My three-year-old daughter was explaining to me what the “virus says” about going out on walks, to the playground and to visit friends. She was very serious and using her hands to emphasize each word of what the “virus was saying”. “The virus says we can’t go to the playground but we can go on a bike ride.” she explained to me. “But I can’t go see my friends right now but I can call them.” she continued. 

As she was walking me through what she thinks we can and can’t do because of the virus, I began to understand how she’s processing everything that’s happening right now. She’s listening to everything my husband and I say and she’s noticing things that are different about people walking by and how she isn’t going to school. I could see her concern, anxiety and sadness as she tried to make sense of it all. In that moment it became very clear to me how she’s being affected by the current circumstances and how she’s doing her best to understand and accept them.

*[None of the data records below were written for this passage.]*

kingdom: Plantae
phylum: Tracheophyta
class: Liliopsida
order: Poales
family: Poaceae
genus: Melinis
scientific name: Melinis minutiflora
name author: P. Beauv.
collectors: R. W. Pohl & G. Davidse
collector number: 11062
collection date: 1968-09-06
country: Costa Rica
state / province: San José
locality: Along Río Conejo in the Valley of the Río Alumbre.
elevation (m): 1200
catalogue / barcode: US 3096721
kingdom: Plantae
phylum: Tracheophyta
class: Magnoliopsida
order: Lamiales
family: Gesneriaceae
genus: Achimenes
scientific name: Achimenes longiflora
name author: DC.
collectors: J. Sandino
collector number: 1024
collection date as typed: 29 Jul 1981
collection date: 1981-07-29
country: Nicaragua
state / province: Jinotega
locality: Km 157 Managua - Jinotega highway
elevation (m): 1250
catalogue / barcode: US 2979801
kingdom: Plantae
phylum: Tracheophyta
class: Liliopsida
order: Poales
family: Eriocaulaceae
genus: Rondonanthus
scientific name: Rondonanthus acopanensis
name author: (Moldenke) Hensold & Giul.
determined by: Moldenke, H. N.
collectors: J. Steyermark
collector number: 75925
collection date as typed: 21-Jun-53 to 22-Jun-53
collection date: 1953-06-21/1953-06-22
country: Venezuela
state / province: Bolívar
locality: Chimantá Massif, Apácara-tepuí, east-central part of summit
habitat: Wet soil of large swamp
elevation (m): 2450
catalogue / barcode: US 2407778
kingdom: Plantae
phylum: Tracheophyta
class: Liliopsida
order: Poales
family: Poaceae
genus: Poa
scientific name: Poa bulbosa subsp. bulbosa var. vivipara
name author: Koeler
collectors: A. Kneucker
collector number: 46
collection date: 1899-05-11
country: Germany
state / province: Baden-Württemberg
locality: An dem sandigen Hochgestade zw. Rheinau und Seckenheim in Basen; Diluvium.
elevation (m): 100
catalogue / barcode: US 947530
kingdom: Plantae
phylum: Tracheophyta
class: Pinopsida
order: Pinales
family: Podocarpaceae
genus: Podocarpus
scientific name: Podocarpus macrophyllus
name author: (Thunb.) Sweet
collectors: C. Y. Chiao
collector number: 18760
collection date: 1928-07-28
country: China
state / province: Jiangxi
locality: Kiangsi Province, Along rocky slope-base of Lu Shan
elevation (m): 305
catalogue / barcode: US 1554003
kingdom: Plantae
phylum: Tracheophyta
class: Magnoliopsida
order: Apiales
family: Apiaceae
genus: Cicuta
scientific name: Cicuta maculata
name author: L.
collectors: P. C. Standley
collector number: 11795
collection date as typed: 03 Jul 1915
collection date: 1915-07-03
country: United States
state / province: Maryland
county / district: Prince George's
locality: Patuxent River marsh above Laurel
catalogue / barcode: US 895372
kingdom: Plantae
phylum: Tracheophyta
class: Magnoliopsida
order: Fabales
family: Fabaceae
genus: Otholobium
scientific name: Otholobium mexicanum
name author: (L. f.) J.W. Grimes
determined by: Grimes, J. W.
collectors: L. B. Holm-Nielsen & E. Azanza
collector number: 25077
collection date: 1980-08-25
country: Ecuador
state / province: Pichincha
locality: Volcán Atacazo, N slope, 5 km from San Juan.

The past couple weeks have been a challenge for so many parents. Parents are struggling to figure out how to shift work around or reduce hours in order to accommodate meetings, child care and homeschooling schedules. For some families, one parent has to stop work completely in order to care for children creating financial stress.  In addition to the work challenge, most parents including myself, weren’t prepared for homeschooling. Navigating new systems from school, preparing school projects and keeping children occupied with something other than TV is work. This is a lot of change for parents to adjust to. 

That day, as my daughter was explaining to me her perception of “the virus”, I realized how much I’d been focusing on my own work and domestic housekeeping challenges. I hadn’t put myself in her shoes. 

Since that conversation I’ve been experiencing much more compassion for what she’s going through. I’m listening more intently to her thoughts and feelings then I had been the previous weeks. I’ve been careful with how I explain the current state of the world but now I’m working harder to convey this in a way that she seems to understand. I keep emphasizing, as well, that this is temporary and that her friends are experiencing the same thing that she is. 

This seems like such a subtle shift in perception but the result for me has been having more patience. I feel calmer and more accepting of what we’re going through as a family and I know it makes her feel more comfortable as well. We’ve been having regular conversations about what she sees and she asks questions that I’m happy to answer. 

Yes, this is a challenging time and everyone, kids included, are doing their best to figure it out. Having compassion and understanding for the littlest people in our lives is an opportunity for personal growth. My daughter is one of my greatest teachers.